**Assigned task**
All the lines below need to be output exactly, apart from any images.

**Given data**
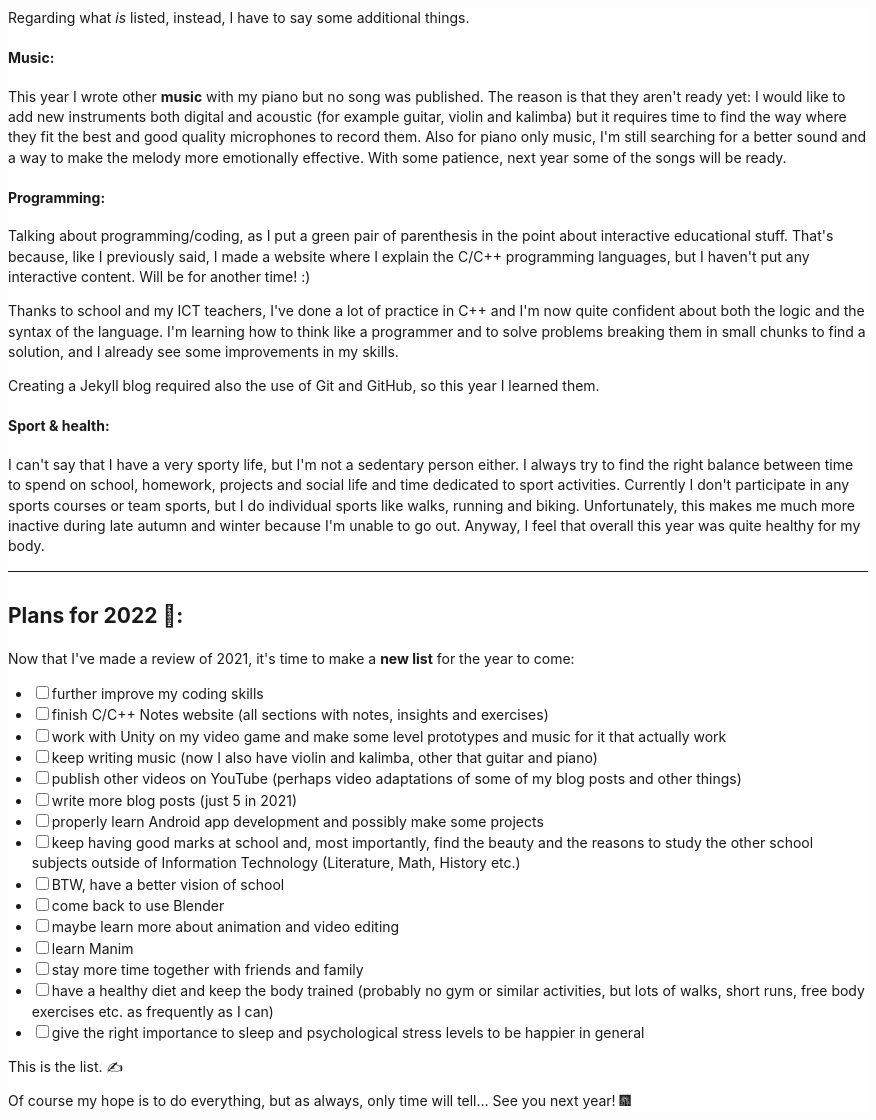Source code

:Regarding what *is* listed, instead, I have to say some additional things.

#### Music:
This year I wrote other **music** with my piano but no song was published. The reason is that they aren't ready yet: I would like to add new instruments both digital and acoustic (for example guitar, violin and kalimba) but it requires time to find the way where they fit the best and good quality microphones to record them. Also for piano only music, I'm still searching for a better sound and a way to make the melody more emotionally effective. With some patience, next year some of the songs will be ready.

#### Programming:
Talking about programming/coding, as I put a green pair of parenthesis in the point about interactive educational stuff. That's because, like I previously said, I made a website where I explain the C/C++ programming languages, but I haven't put any interactive content. Will be for another time! :)

Thanks to school and my ICT teachers, I've done a lot of practice in C++ and I'm now quite confident about both the logic and the syntax of the language. I'm learning how to think like a programmer and to solve problems breaking them in small chunks to find a solution, and I already see some improvements in my skills.

Creating a Jekyll blog required also the use of Git and GitHub, so this year I learned them.

#### Sport & health:
I can't say that I have a very sporty life, but I'm not a sedentary person either. I always try to find the right balance between time to spend on school, homework, projects and social life and time dedicated to sport activities. Currently I don't participate in any sports courses or team sports, but I do individual sports like walks, running and biking. Unfortunately, this makes me much more inactive during late autumn and winter because I'm unable to go out. Anyway, I feel that overall this year was quite healthy for my body.

<hr>

## Plans for 2022 📝:

Now that I've made a review of 2021, it's time to make a **new list** for the year to come:

-	<input type="checkbox">further improve my coding skills
-	<input type="checkbox">finish C/C++ Notes website (all sections with notes, insights and exercises)
-	<input type="checkbox">work with Unity on my video game and make some level prototypes and music for it that actually work
-	<input type="checkbox">keep writing music (now I also have violin and kalimba, other that guitar and piano)
-	<input type="checkbox">publish other videos on YouTube (perhaps video adaptations of some of my blog posts and other things)
-	<input type="checkbox">write more blog posts (just 5 in 2021)
-	<input type="checkbox">properly learn Android app development and possibly make some projects
-	<input type="checkbox">keep having good marks at school and, most importantly, find the beauty and the reasons to study the other school subjects outside of Information Technology (Literature, Math, History etc.)
- <input type="checkbox">BTW, have a better vision of school
-	<input type="checkbox">come back to use Blender
-	<input type="checkbox">maybe learn more about animation and video editing
-	<input type="checkbox">learn Manim
-	<input type="checkbox">stay more time together with friends and family
-	<input type="checkbox">have a healthy diet and keep the body trained (probably no gym or similar activities, but lots of walks, short runs, free body exercises etc. as frequently as I can)
-	<input type="checkbox">give the right importance to sleep and psychological stress levels to be happier in general

This is the list. ✍️

Of course my hope is to do everything, but as always, only time will tell… See you next year! 🎆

**Solution to this task**
Source code

:Regarding what *is* listed, instead, I have to say some additional things.

#### Music:
This year I wrote other **music** with my piano but no song was published. The reason is that they aren't ready yet: I would like to add new instruments both digital and acoustic (for example guitar, violin and kalimba) but it requires time to find the way where they fit the best and good quality microphones to record them. Also for piano only music, I'm still searching for a better sound and a way to make the melody more emotionally effective. With some patience, next year some of the songs will be ready.

#### Programming:
Talking about programming/coding, as I put a green pair of parenthesis in the point about interactive educational stuff. That's because, like I previously said, I made a website where I explain the C/C++ programming languages, but I haven't put any interactive content. Will be for another time! :)

Thanks to school and my ICT teachers, I've done a lot of practice in C++ and I'm now quite confident about both the logic and the syntax of the language. I'm learning how to think like a programmer and to solve problems breaking them in small chunks to find a solution, and I already see some improvements in my skills.

Creating a Jekyll blog required also the use of Git and GitHub, so this year I learned them.

#### Sport & health:
I can't say that I have a very sporty life, but I'm not a sedentary person either. I always try to find the right balance between time to spend on school, homework, projects and social life and time dedicated to sport activities. Currently I don't participate in any sports courses or team sports, but I do individual sports like walks, running and biking. Unfortunately, this makes me much more inactive during late autumn and winter because I'm unable to go out. Anyway, I feel that overall this year was quite healthy for my body.

<hr>

## Plans for 2022 📝:

Now that I've made a review of 2021, it's time to make a **new list** for the year to come:

-	<input type="checkbox">further improve my coding skills
-	<input type="checkbox">finish C/C++ Notes website (all sections with notes, insights and exercises)
-	<input type="checkbox">work with Unity on my video game and make some level prototypes and music for it that actually work
-	<input type="checkbox">keep writing music (now I also have violin and kalimba, other that guitar and piano)
-	<input type="checkbox">publish other videos on YouTube (perhaps video adaptations of some of my blog posts and other things)
-	<input type="checkbox">write more blog posts (just 5 in 2021)
-	<input type="checkbox">properly learn Android app development and possibly make some projects
-	<input type="checkbox">keep having good marks at school and, most importantly, find the beauty and the reasons to study the other school subjects outside of Information Technology (Literature, Math, History etc.)
- <input type="checkbox">BTW, have a better vision of school
-	<input type="checkbox">come back to use Blender
-	<input type="checkbox">maybe learn more about animation and video editing
-	<input type="checkbox">learn Manim
-	<input type="checkbox">stay more time together with friends and family
-	<input type="checkbox">have a healthy diet and keep the body trained (probably no gym or similar activities, but lots of walks, short runs, free body exercises etc. as frequently as I can)
-	<input type="checkbox">give the right importance to sleep and psychological stress levels to be happier in general

This is the list. ✍️

Of course my hope is to do everything, but as always, only time will tell… See you next year! 🎆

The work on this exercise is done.